Voici donc mon argument redevenu très sérieux selon lequel l’écriture est un processus de marche dans l’histoire qui n’est pas inscrit dans le temps et qui comporte une notion de la prévision venue remplacer celle que l’on conçoit habituellement dans le temps. Je répète : par l’immersion dans le marché et dans ses capacités de changement de contexte (et non pas de tirage de possibilités tendues sur des états du monde fixes et représentés), à travers un processus qui est un processus de prix avant que d’être un processus temporel ou un processus stochastique, on se retrouve relié au futur, c’est-à-dire garanti d’y parvenir et garanti d’atteindre le payoff du produit dérivé, grâce à un exercice qui consistera à se maintenir à la surface et à ne pas se noyer, à « endurer » (to endure), à savoir perdre de l’argent pour pouvoir en regagner, etc.
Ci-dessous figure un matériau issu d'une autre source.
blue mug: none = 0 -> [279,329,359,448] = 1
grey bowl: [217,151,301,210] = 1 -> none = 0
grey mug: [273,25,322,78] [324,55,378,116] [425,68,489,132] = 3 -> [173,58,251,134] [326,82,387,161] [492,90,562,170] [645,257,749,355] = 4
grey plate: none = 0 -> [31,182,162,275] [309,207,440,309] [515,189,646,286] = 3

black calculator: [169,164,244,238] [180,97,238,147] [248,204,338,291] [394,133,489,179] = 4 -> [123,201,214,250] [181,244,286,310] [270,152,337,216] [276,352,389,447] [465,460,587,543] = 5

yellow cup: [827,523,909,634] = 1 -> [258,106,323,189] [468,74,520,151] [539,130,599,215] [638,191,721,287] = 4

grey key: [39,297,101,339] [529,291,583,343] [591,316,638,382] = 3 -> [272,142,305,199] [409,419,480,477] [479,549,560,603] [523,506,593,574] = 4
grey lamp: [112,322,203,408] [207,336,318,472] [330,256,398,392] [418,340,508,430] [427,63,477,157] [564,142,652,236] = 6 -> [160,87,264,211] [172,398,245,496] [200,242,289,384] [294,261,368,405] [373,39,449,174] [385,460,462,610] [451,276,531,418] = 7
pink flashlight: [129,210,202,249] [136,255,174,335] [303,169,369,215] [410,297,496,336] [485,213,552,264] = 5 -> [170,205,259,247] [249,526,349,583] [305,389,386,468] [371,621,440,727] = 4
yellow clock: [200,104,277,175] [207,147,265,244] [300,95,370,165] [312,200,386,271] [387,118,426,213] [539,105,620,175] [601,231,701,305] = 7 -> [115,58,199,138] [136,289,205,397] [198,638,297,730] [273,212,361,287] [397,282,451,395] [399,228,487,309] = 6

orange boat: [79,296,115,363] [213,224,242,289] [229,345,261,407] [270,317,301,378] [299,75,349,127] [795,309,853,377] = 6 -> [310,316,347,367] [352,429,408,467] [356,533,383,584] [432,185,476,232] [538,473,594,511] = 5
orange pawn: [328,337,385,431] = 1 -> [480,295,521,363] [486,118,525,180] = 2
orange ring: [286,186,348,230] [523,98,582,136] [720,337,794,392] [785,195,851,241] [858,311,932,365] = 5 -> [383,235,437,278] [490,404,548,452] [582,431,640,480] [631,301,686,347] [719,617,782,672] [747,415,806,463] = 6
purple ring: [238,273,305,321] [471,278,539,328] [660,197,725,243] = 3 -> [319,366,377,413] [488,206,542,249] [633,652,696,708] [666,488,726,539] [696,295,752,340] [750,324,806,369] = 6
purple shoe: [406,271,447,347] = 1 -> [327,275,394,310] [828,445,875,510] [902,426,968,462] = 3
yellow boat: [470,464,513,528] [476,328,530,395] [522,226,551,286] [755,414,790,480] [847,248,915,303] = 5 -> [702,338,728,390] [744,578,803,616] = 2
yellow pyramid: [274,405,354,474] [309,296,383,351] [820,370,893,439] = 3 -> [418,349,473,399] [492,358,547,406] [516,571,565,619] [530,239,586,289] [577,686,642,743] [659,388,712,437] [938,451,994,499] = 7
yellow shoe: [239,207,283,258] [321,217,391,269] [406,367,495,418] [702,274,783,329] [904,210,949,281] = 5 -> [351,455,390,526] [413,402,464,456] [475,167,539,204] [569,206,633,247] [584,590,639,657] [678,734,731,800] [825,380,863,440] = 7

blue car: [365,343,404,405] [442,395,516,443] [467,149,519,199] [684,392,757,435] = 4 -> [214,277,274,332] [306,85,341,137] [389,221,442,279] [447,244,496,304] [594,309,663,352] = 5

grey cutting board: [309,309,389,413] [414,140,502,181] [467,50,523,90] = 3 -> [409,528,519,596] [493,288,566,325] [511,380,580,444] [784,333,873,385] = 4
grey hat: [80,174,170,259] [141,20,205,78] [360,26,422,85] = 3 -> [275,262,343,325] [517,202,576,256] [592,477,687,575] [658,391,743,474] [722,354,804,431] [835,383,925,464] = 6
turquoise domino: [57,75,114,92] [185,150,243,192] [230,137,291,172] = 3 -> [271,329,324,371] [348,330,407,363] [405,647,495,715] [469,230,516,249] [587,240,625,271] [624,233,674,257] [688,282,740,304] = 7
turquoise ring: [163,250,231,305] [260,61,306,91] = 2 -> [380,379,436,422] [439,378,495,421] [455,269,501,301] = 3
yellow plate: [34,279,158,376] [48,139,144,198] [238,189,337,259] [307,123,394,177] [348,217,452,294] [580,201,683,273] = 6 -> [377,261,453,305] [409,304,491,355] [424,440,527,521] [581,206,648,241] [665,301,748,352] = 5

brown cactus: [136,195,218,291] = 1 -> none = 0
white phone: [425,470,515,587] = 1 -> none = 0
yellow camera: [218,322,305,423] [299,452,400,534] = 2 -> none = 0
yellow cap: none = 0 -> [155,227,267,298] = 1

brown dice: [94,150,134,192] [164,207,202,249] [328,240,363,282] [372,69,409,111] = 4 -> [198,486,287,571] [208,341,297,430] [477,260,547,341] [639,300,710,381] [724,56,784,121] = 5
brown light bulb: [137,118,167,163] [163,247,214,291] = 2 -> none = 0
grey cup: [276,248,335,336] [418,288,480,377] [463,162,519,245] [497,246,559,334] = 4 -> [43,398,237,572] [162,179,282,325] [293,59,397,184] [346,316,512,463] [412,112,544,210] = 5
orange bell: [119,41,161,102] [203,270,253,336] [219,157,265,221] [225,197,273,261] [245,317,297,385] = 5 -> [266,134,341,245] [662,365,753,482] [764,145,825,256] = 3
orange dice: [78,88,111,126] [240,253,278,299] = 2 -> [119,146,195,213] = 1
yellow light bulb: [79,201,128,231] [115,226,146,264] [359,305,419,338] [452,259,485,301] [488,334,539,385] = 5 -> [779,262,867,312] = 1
On se retrouve donc en situation de prévision du futur (cette garantie d’y parvenir, ce lien par l’écriture, cette prescription) qui n’a tout simplement rien à voir avec la connaissance ou même l’épistémologie. La technologie du futur, c’est l’écriture ; c’est d’être en immersion totale dans l’écriture. Les représentations ne sont momentanément envisagées, les espérances mathématiques ne sont momentanément « inversées » et « retournées », que dans le seul but de poser à la surface du marché, sur la ligne de l’écriture, un nouveau prix et une nouvelle proposition, en attendant que ce prix, qui sera alors livré à l’échange et à sa propre vie, vienne changer le contexte et augmenter l’univers des possibles.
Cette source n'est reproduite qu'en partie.